• DATA UNDER STUDY:
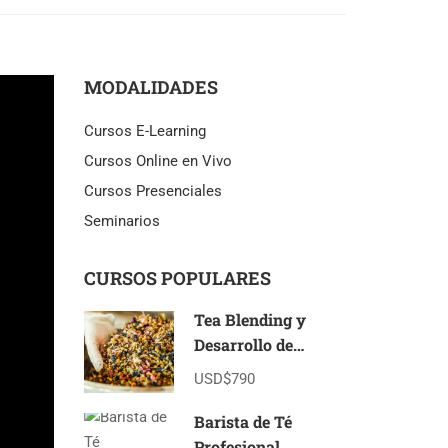
MODALIDADES
Cursos E-Learning
Cursos Online en Vivo
Cursos Presenciales
Seminarios
CURSOS POPULARES
Tea Blending y
Desarrollo de
Marcas de Té E-
USD$790
Learning
Barista de Té
Profesional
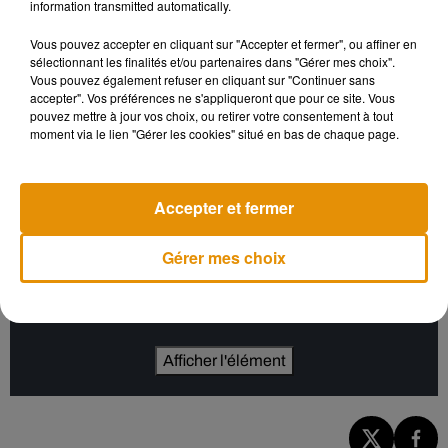
direction parc des expos de Noron via la rocade
information transmitted automatically.
Vous pouvez accepter en cliquant sur "Accepter et fermer", ou affiner en
sélectionnant les finalités et/ou partenaires dans "Gérer mes choix".
-Limoges : dégustation de viande limousine sur la place
Vous pouvez également refuser en cliquant sur "Continuer sans
Dussoubs à la mi-journée, avant des rassemblements à 15h
accepter". Vos préférences ne s'appliqueront que pour ce site. Vous
pouvez mettre à jour vos choix, ou retirer votre consentement à tout
aux ronds-points d’Aixe, La Valoine, D2000 et aux Rivailles
moment via le lien "Gérer les cookies" situé en bas de chaque page.
Panazol. Les tracteurs convergeront ensuite vers la
préfecture en fin d’après-midi
Accepter et fermer
Cet élément est masqué compte-tenu du refus du
Gérer mes choix
dépôt de cookies que vous avez exprimé. Si vous
souhaitez l'afficher, merci de nous donner votre accord
en cliquant sur le bouton ci-dessous.
Afficher l'élément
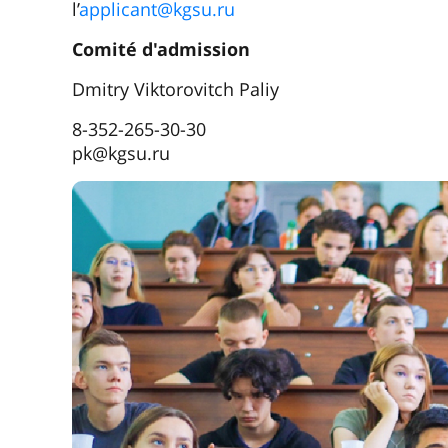
Domaines techniques
Construction de machines, technologies de l’
La langue d’enseignement
est le russe.
Caractéristiques:
formation axée sur les pro
base des entreprises partenaires. L’Univer
coopération avec de grandes entreprises des 
l’agriculture. Les diplômés acquièrent des qua
l’économie numérique, avec des opportunités
troisième cycle.
Domaines naturelles-scientifiques
Biologie, chimie, écologie, géographie, biote
La langue d’enseignement
est le russe.
Caractéristiques:
la plupart du temps d’étud
Recherche dans des laboratoires modernes, pr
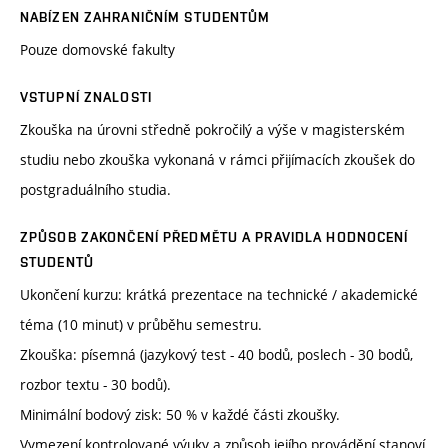
NABÍZEN ZAHRANIČNÍM STUDENTŮM
Pouze domovské fakulty
VSTUPNÍ ZNALOSTI
Zkouška na úrovni středně pokročilý a výše v magisterském
studiu nebo zkouška vykonaná v rámci přijímacích zkoušek do
postgraduálního studia.
ZPŮSOB ZAKONČENÍ PŘEDMĚTU A PRAVIDLA HODNOCENÍ
STUDENTŮ
Ukončení kurzu: krátká prezentace na technické / akademické
téma (10 minut) v průběhu semestru.
Zkouška: písemná (jazykový test - 40 bodů, poslech - 30 bodů,
rozbor textu - 30 bodů).
Minimální bodový zisk: 50 % v každé části zkoušky.
Vymezení kontrolované výuky a způsob jejího provádění stanoví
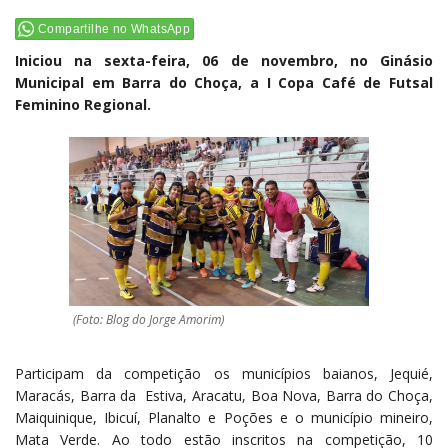
Compartilhe no WhatsApp
Iniciou na sexta-feira, 06 de novembro, no Ginásio
Municipal em Barra do Choça, a I Copa Café de Futsal
Feminino Regional.
(Foto: Blog do Jorge Amorim)
Participam da competição os municípios baianos, Jequié,
Maracás, Barra da Estiva, Aracatu, Boa Nova, Barra do Choça,
Maiquinique, Ibicuí, Planalto e Poções e o município mineiro,
Mata Verde. Ao todo estão inscritos na competição, 10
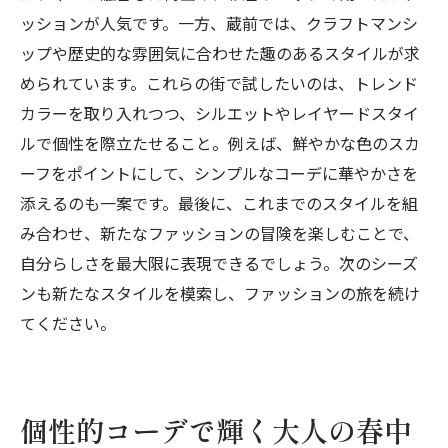
ッションが人気です。一方、蔵前では、クラフトマンシ
ップや歴史的な雰囲気に合わせた趣のあるスタイルが求
められています。これらの街で試したいのは、トレンド
カラーを取り入れつつ、シルエットやレイヤードスタイ
ルで個性を際立たせること。例えば、鮮やかな色のスカ
ーフをポイントにして、シンプルなコーデに華やかさを
添えるのも一案です。最後に、これまでのスタイルを組
み合わせ、新たなファッションの冒険を楽しむことで、
自分らしさを最大限に表現できるでしょう。次のシーズ
ンも新たなスタイルを模索し、ファッションの旅を続け
てください。
個性的コーデで輝く大人の春中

• WORK TO COMPLETE:
Print the text of all the records above unchanged, line for line, and leave the pictures out.

• EXERCISE OUTPUT:
MODALIDADES
Cursos E-Learning
Cursos Online en Vivo
Cursos Presenciales
Seminarios
CURSOS POPULARES
Tea Blending y
Desarrollo de
Marcas de Té E-
USD$790
Learning
Barista de Té
Profesional
direction parc des expos de Noron via la rocade
information transmitted automatically.
Vous pouvez accepter en cliquant sur "Accepter et fermer", ou affiner en
sélectionnant les finalités et/ou partenaires dans "Gérer mes choix".
-Limoges : dégustation de viande limousine sur la place
Vous pouvez également refuser en cliquant sur "Continuer sans
Dussoubs à la mi-journée, avant des rassemblements à 15h
accepter". Vos préférences ne s'appliqueront que pour ce site. Vous
pouvez mettre à jour vos choix, ou retirer votre consentement à tout
aux ronds-points d’Aixe, La Valoine, D2000 et aux Rivailles
moment via le lien "Gérer les cookies" situé en bas de chaque page.
Panazol. Les tracteurs convergeront ensuite vers la
préfecture en fin d’après-midi
Accepter et fermer
Cet élément est masqué compte-tenu du refus du
Gérer mes choix
dépôt de cookies que vous avez exprimé. Si vous
souhaitez l'afficher, merci de nous donner votre accord
en cliquant sur le bouton ci-dessous.
Afficher l'élément
Domaines techniques
Construction de machines, technologies de l’
La langue d’enseignement
est le russe.
Caractéristiques:
formation axée sur les pro
base des entreprises partenaires. L’Univer
coopération avec de grandes entreprises des 
l’agriculture. Les diplômés acquièrent des qua
l’économie numérique, avec des opportunités
troisième cycle.
Domaines naturelles-scientifiques
Biologie, chimie, écologie, géographie, biote
La langue d’enseignement
est le russe.
Caractéristiques:
la plupart du temps d’étud
Recherche dans des laboratoires modernes, pr
NABÍZEN ZAHRANIČNÍM STUDENTŮM
Pouze domovské fakulty
VSTUPNÍ ZNALOSTI
Zkouška na úrovni středně pokročilý a výše v magisterském
studiu nebo zkouška vykonaná v rámci přijímacích zkoušek do
postgraduálního studia.
ZPŮSOB ZAKONČENÍ PŘEDMĚTU A PRAVIDLA HODNOCENÍ
STUDENTŮ
Ukončení kurzu: krátká prezentace na technické / akademické
téma (10 minut) v průběhu semestru.
Zkouška: písemná (jazykový test - 40 bodů, poslech - 30 bodů,
rozbor textu - 30 bodů).
Minimální bodový zisk: 50 % v každé části zkoušky.
Vymezení kontrolované výuky a způsob jejího provádění stanoví
Compartilhe no WhatsApp
Iniciou na sexta-feira, 06 de novembro, no Ginásio
Municipal em Barra do Choça, a I Copa Café de Futsal
Feminino Regional.
(Foto: Blog do Jorge Amorim)
Participam da competição os municípios baianos, Jequié,
Maracás, Barra da Estiva, Aracatu, Boa Nova, Barra do Choça,
Maiquinique, Ibicuí, Planalto e Poções e o município mineiro,
Mata Verde. Ao todo estão inscritos na competição, 10
ッションが人気です。一方、蔵前では、クラフトマンシ
ップや歴史的な雰囲気に合わせた趣のあるスタイルが求
められています。これらの街で試したいのは、トレンド
カラーを取り入れつつ、シルエットやレイヤードスタイ
ルで個性を際立たせること。例えば、鮮やかな色のスカ
ーフをポイントにして、シンプルなコーデに華やかさを
添えるのも一案です。最後に、これまでのスタイルを組
み合わせ、新たなファッションの冒険を楽しむことで、
自分らしさを最大限に表現できるでしょう。次のシーズ
ンも新たなスタイルを模索し、ファッションの旅を続け
てください。
個性的コーデで輝く大人の春中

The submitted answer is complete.